* **WHAT NEEDS TO BE DONE**
Rewrite the lines from the line with "pose: elev=258.6 azim=81.7" up to and including the line with "Dot at: (297, 277)", putting "spin" in place of "roll" and changing nothing else. Leave the pictures out of your answer.

* **TASK INPUTS**
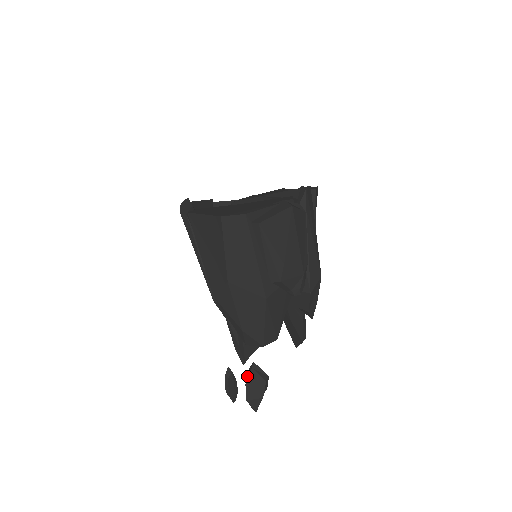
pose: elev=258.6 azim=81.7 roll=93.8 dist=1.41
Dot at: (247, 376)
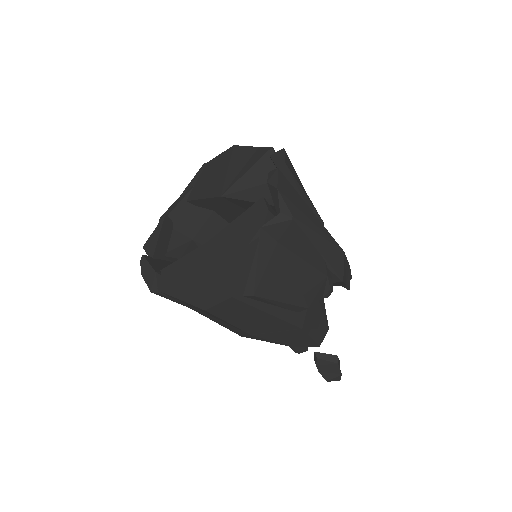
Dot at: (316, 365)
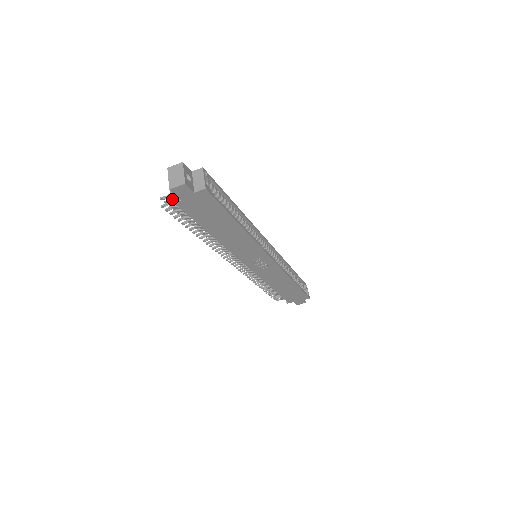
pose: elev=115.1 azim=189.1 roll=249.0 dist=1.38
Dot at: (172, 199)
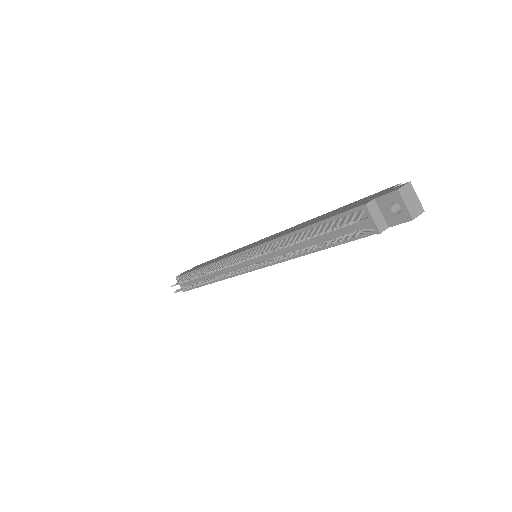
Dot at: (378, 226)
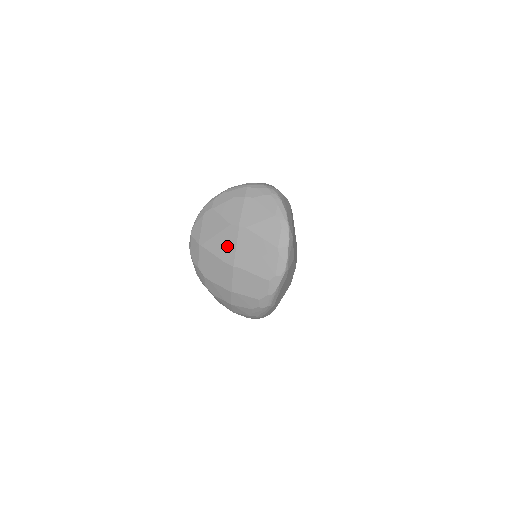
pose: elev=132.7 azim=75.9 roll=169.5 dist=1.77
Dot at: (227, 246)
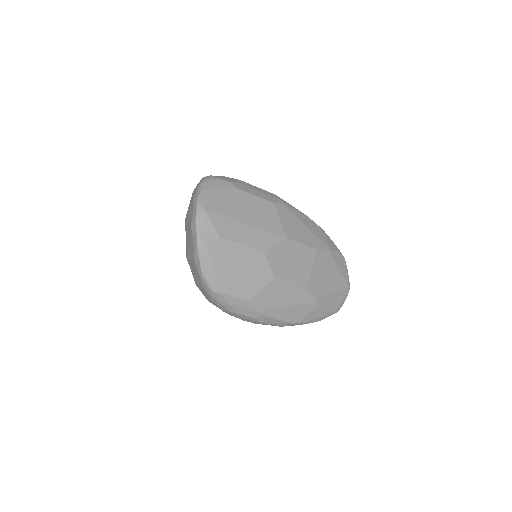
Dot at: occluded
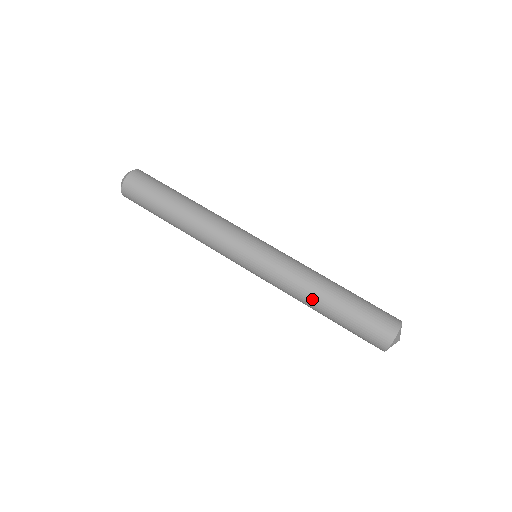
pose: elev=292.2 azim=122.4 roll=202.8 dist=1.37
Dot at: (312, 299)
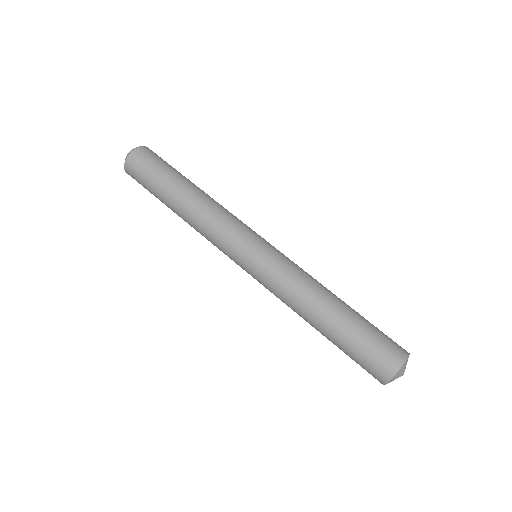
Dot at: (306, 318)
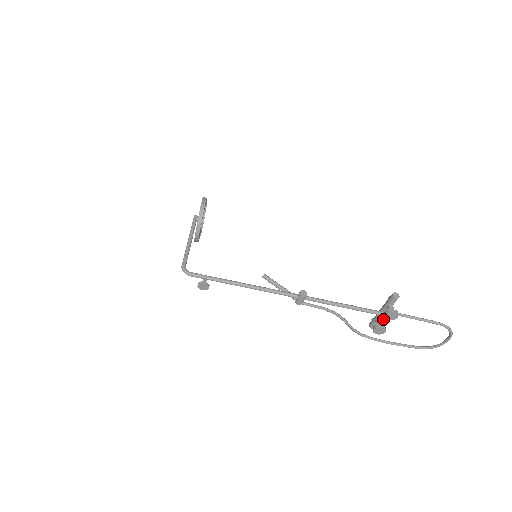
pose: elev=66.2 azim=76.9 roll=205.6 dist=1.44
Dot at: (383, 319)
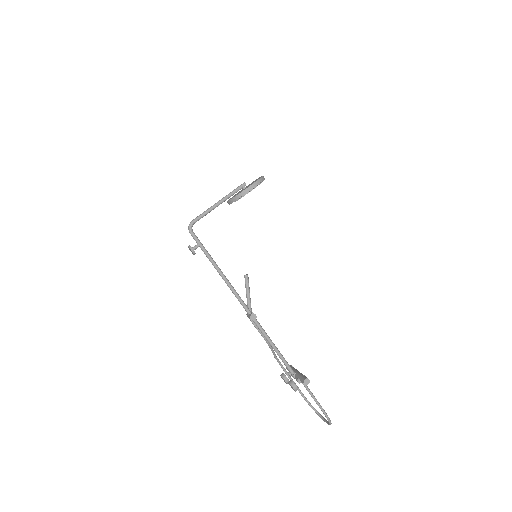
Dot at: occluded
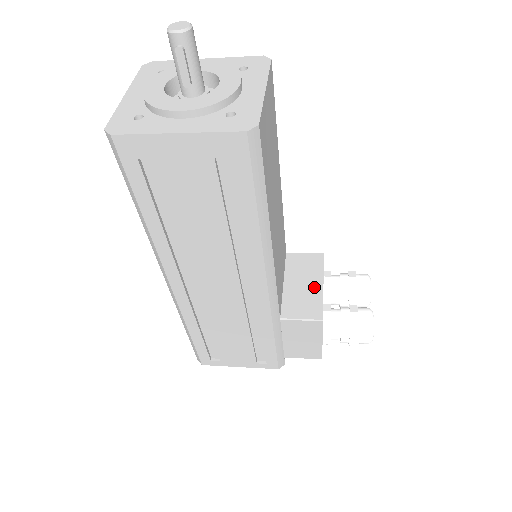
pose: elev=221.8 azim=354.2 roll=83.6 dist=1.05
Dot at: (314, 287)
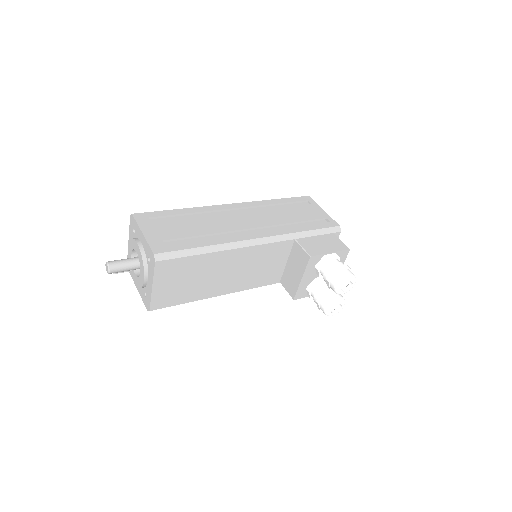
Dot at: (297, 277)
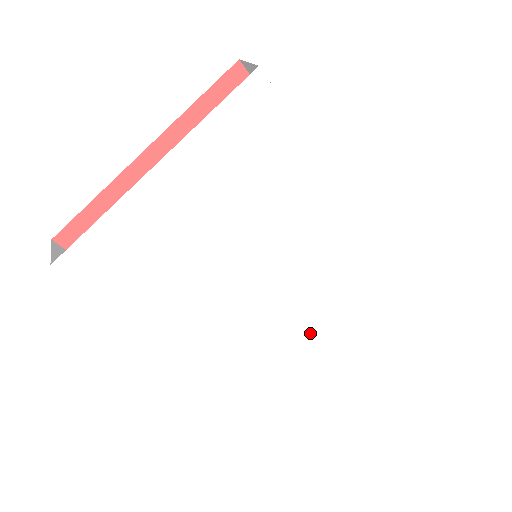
--
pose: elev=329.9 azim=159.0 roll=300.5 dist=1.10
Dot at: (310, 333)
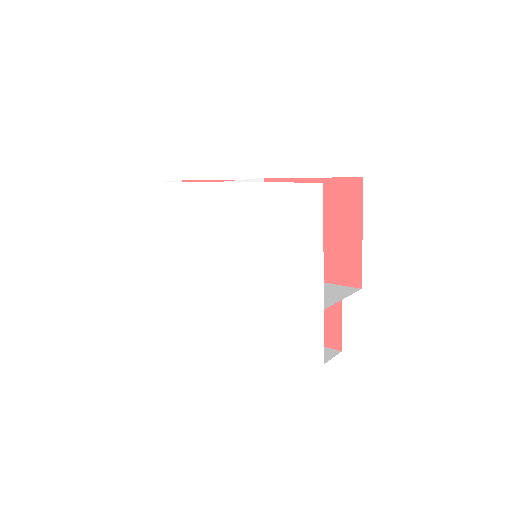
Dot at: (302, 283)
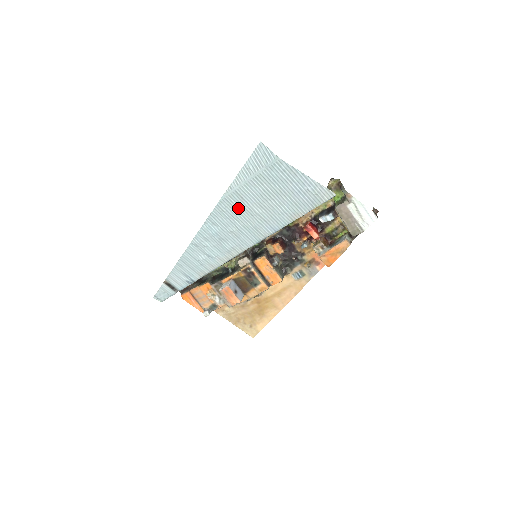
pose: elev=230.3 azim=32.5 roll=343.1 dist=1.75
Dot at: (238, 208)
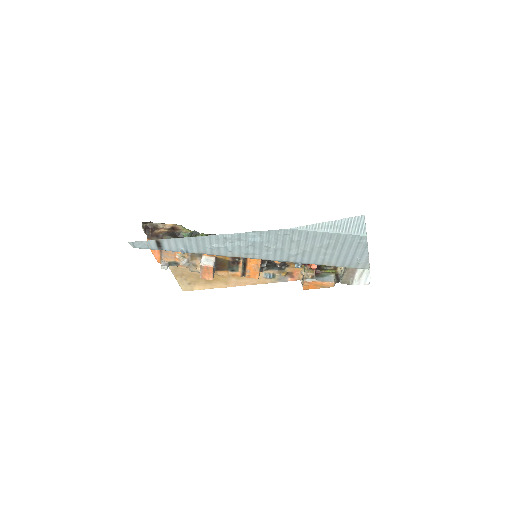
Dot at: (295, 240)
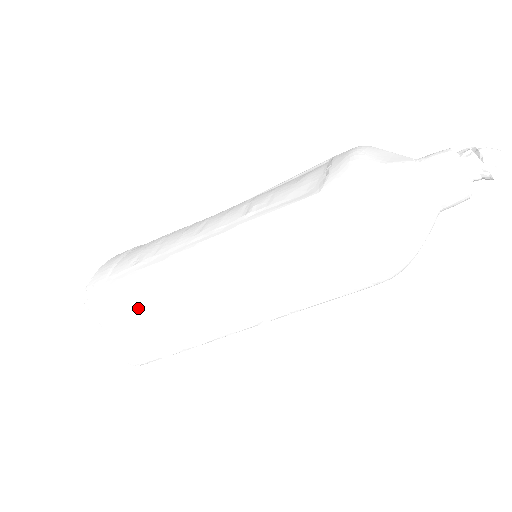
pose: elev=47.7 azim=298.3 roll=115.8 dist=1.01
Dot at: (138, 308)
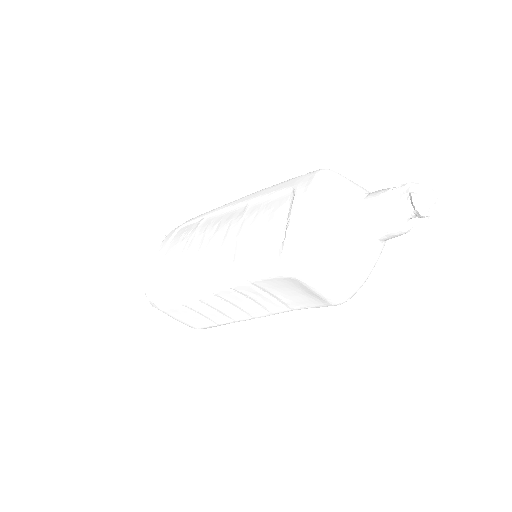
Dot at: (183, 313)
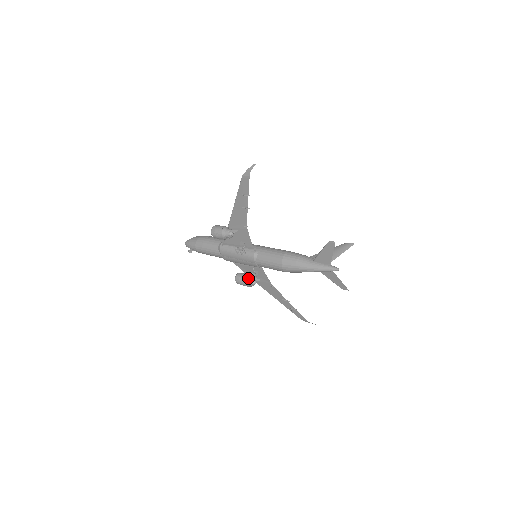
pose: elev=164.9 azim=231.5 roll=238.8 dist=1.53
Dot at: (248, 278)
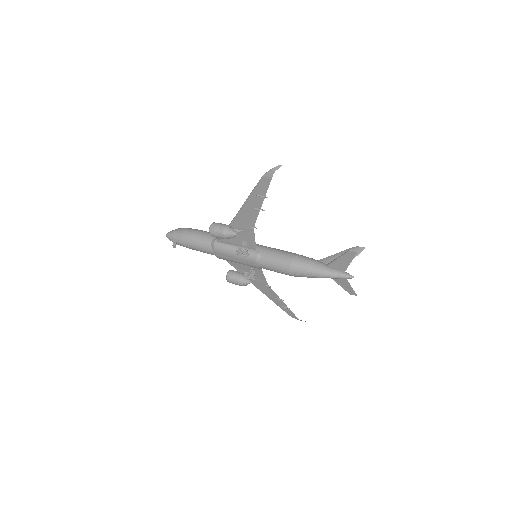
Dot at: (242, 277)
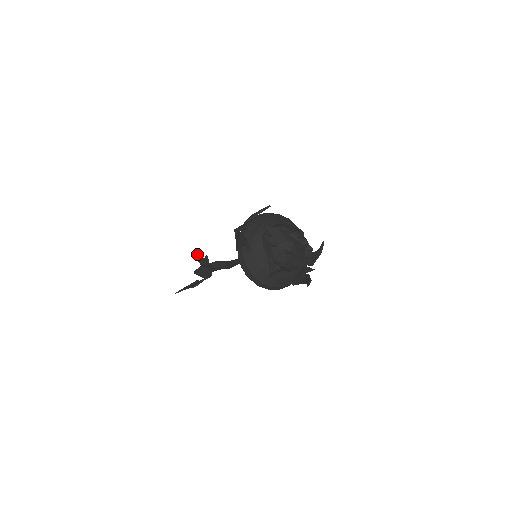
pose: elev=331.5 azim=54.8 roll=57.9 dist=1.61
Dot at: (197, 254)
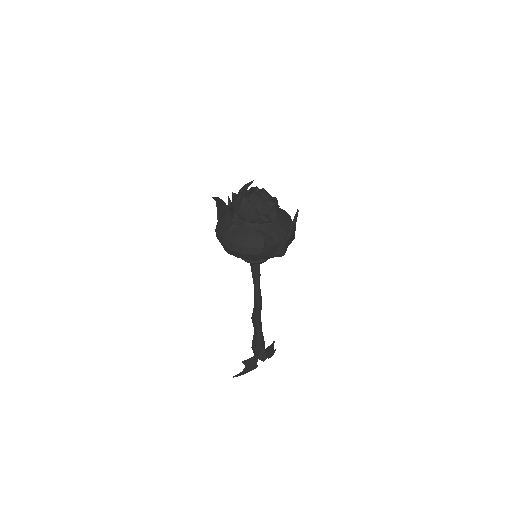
---
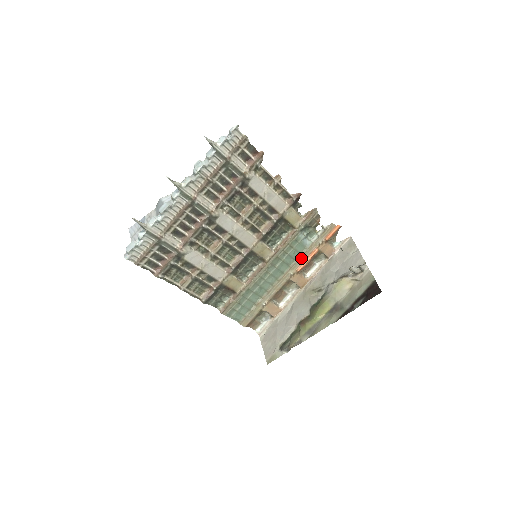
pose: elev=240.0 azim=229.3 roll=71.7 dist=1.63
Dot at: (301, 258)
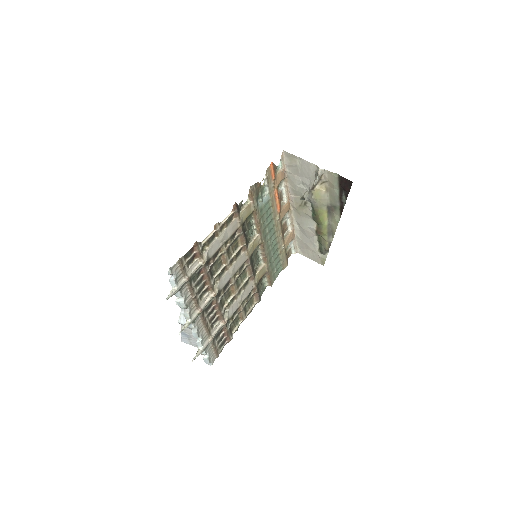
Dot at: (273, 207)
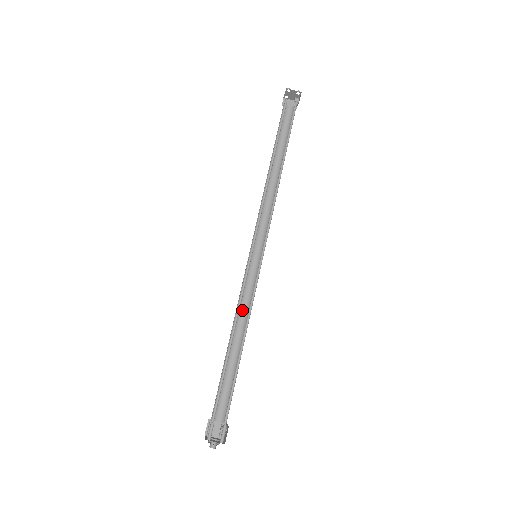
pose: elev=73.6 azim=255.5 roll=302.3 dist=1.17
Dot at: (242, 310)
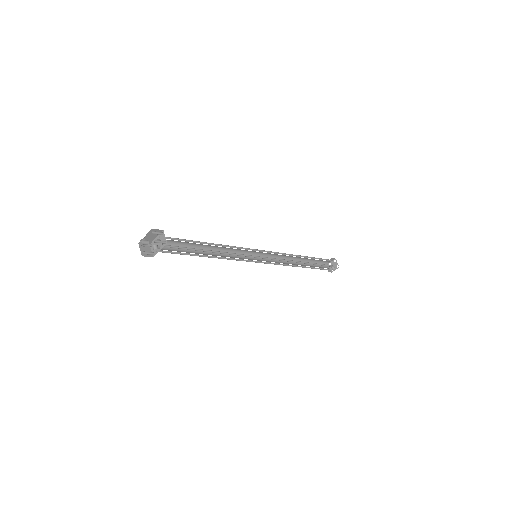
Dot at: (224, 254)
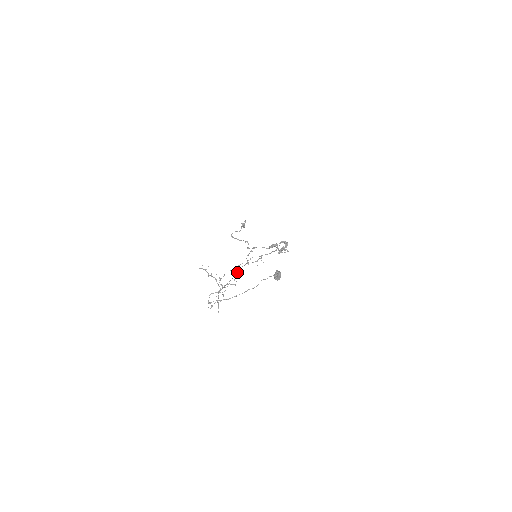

* **SOLUTION**
pose: elev=258.6 azim=81.7 spin=93.8 dist=1.41
Dot at: (247, 376)
Dot at: (316, 365)
pose: elev=115.1 azim=189.1 spin=249.0 dist=1.38
Dot at: (172, 199)
Dot at: (378, 226)
pose: elev=132.7 azim=75.9 spin=169.5 dist=1.77
Dot at: (227, 246)
Dot at: occluded
pose: elev=292.2 azim=122.4 spin=202.8 dist=1.37
Dot at: (312, 299)
Dot at: (306, 318)
pose: elev=66.2 azim=76.9 spin=205.6 dist=1.44
Dot at: (383, 319)
Dot at: occluded
pose: elev=221.8 azim=354.2 spin=83.6 dist=1.05
Dot at: (314, 287)
Dot at: (297, 277)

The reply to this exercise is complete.